More snow

It smells like snow outside. A big storm is barreling up the coast. As long as the pipes don’t freeze, I’m okay.

Just hosted a small resistance group loosely using the Indivisible guidelines. We are a small group — only eight tonight. But six are lawyers, so there is some brain heft.

I spent the morning cleaning, making Moroccan stew, walking Finn and devouring a small volume by James Baldwin.

Here are two quotes from “The Fire Next Time”:

“The brutality with which Negroes are treated in this country simply cannot be overstated, however unwilling white men may be to hear it.”

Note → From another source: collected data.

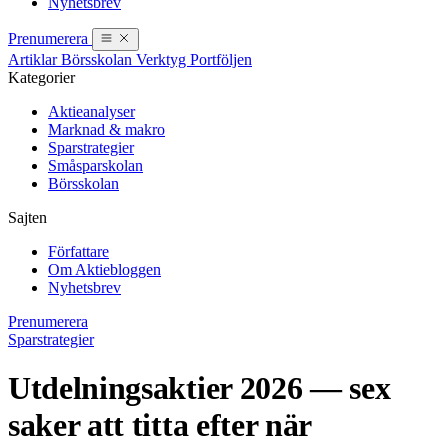
Nyhetsbrev
Prenumerera
Artiklar
Börsskolan
Verktyg
Portföljen
Kategorier
Aktieanalyser
Marknad & makro
Sparstrategier
Småsparskolan
Börsskolan
Sajten
Författare
Om Aktiebloggen
Nyhetsbrev
Prenumerera
Sparstrategier
Utdelningsaktier 2026 — sex
saker att titta efter när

“Most people guard and keep; they suppose that it is they themselves that they are guarding and keeping, whereas what they are actually guarding and keeping is their system of reality and what they assume themselves to be. One can give nothing whatever without giving oneself — that is to say, risking oneself. If one cannot risk oneself, then one is simply incapable of giving.”



And lastly, I found this picture while cleaning up earlier. This little guy had a birthday today.

7 thoughts on “More snow

  1. Michelle in NYC

    Golly that super adorable little guy makes up for a whole lot of lousy anything else (maybe even the rumor that our “chief” has got to redesigning the Executive branch). I’m actually looking forward to the storm. It takes my mind off my troublesome gut and new rash–I got batteries, candles, food and pipes are not my responsibility, but they say if you leave the water dripping it should save you. Fire looks inviting and Baldwin-brilliant Baldwin: “Well, if one really wishes to know how justice is administered in a country, one does not question the policemen, the lawyers, the judges, or the protected members of the middle class. One goes to the unprotected — those, precisely, who need the law’s protection most! — and listens to their testimony. Ask any Mexican, any Puerto Rican, any black man, any poor person — ask the wretched how they fare in the halls of justice, and then you will know, not whether or not the country is just, but whether or not it has any love for justice, or any concept of it. It is certain, in any case, that ignorance, allied with power, is the most ferocious enemy justice can have.” (from No Name in the Street” 1972

    Reply
    1. deemallon

      He does indeed make up for a lot of lousy else!! And thank you for the Baldwin quote — what a great final line. Re: storm, I’m looking forward to it too. Have nowhere to go tomorrow. How great is that? Hope you stay snug as a bug. Sorry to hear about belly and rash.

      Reply
  2. Mo Crow

    Stay warm & thank you for this introduction to the writing of James Baldwin x fingers he’s in our local library, am reading Barbara Kingsolver’s The Poisonwood Bible what a compelling story, was so disappointed by The Lacuna (couldn’t finish it) & Flight Behaviour (good concept but the characters were cardboard cutouts) she’s the queen of the opening few pages then just let me down from then on in both books but this one is brilliant!

    Reply
  3. Liz A

    The smell of snow … thank you for recalling this for me. And fire … real fire, not the ersatz gas log version.

    You saved the best for last … what a great picture!